Several months back I hosted a dinner party. A friend brought his girlfriend and she was a total hottie. Now, before I continue, I want to say that I’ve made it my mission in life to unsubscribe from the conditioning that made me feel that there was only one mold for physical beauty. I have had to make conscious decisions to override my programming and recognize that beauty comes in all shapes and sizes. This has taken a lot of practice and positive self-talk, but I digress.
The woman walked in and my mind immediately started comparing my body to hers. I didn’t allow this to affect my interaction with her, but it poked at me nonetheless. I was kind to her, I complimented her outfit, I refilled her champagne, and I told the voice in my head to back the fuck off. But the mind is a battlefield, y’all. My inner critic was like “Did you see Ralph just check her out right now? Did you see him laugh at what she said?” And even though I checked her out and laughed at what she said, I couldn’t help the stew of insecurity that was bubbling inside of me.

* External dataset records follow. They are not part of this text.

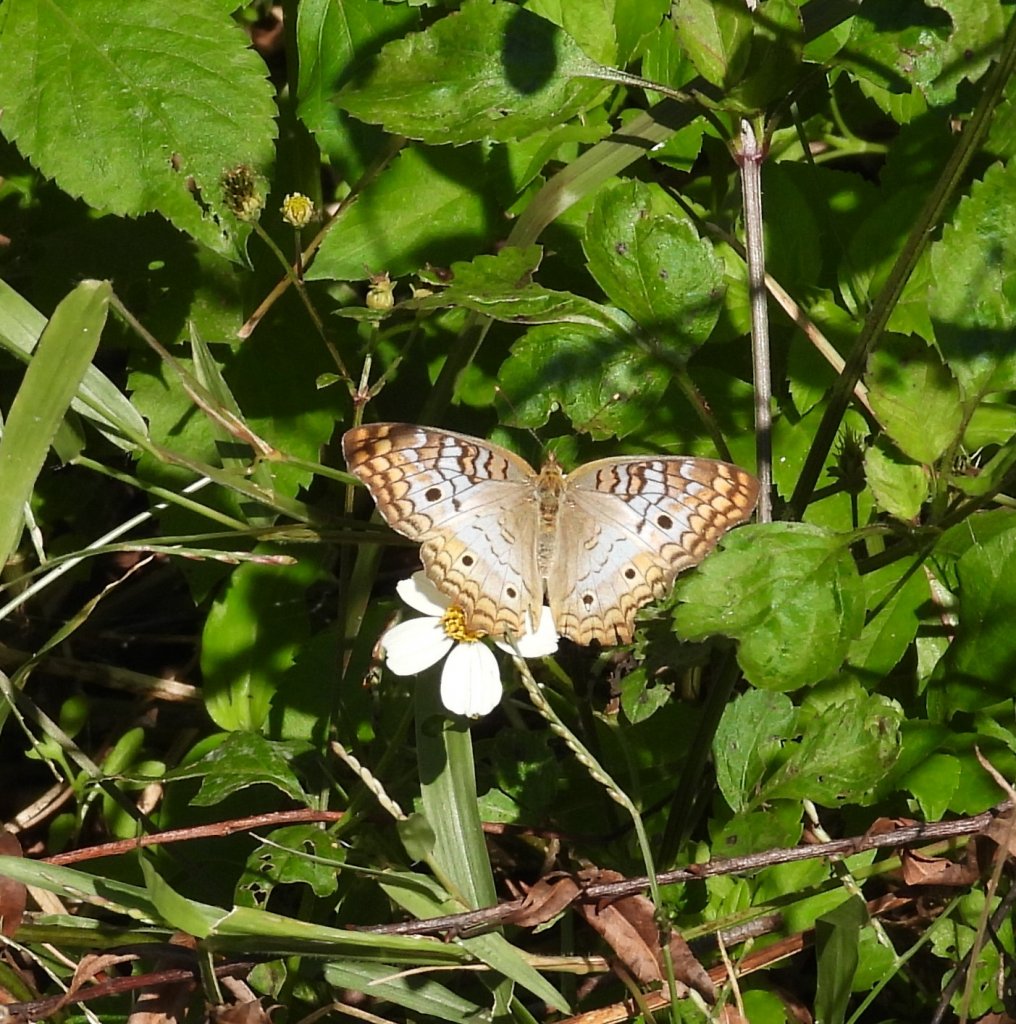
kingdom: Animalia
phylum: Arthropoda
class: Insecta
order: Lepidoptera
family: Nymphalidae
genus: Anartia
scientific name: Anartia jatrophae
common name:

She left that night and I felt so drained from the inner battle. I didn’t know how to make myself feel better. Ralph gave me all the reassurance in the world, but the problem was not with him, it was with myself. My therapist reminded me, a few days later, that my physical form is the least important thing about me. She told me to make a list of all the things that are great about me. The real me. Those are the things that stand the test of time. Not just the details of my curvaceous bod.
T’was a tough assignment, but I did it. I made the list and I realized that I do really bring a whole lot more to the table than my physique. My body is probably not considered “summer-ready,” but it’s ready for the summer, honey. It’s the 4th of July, I’m going to a pool party, I’m wearing a two-piece bathing suit, and I dare anybody to tell me that I shouldn’t. I don’t want to have any silly expectations of my body. I don’t want to hide my body because it doesn’t look like someone else’s. I don’t want to put on uncomfortable clothes to smash and tuck all of the parts of myself that are going to be there when the clothes come off. Wrinkles. Stretch marks. Cellulite. Tummy rolls. Beauty is a spectrum. Confidence is sexy. And don’t you forget it.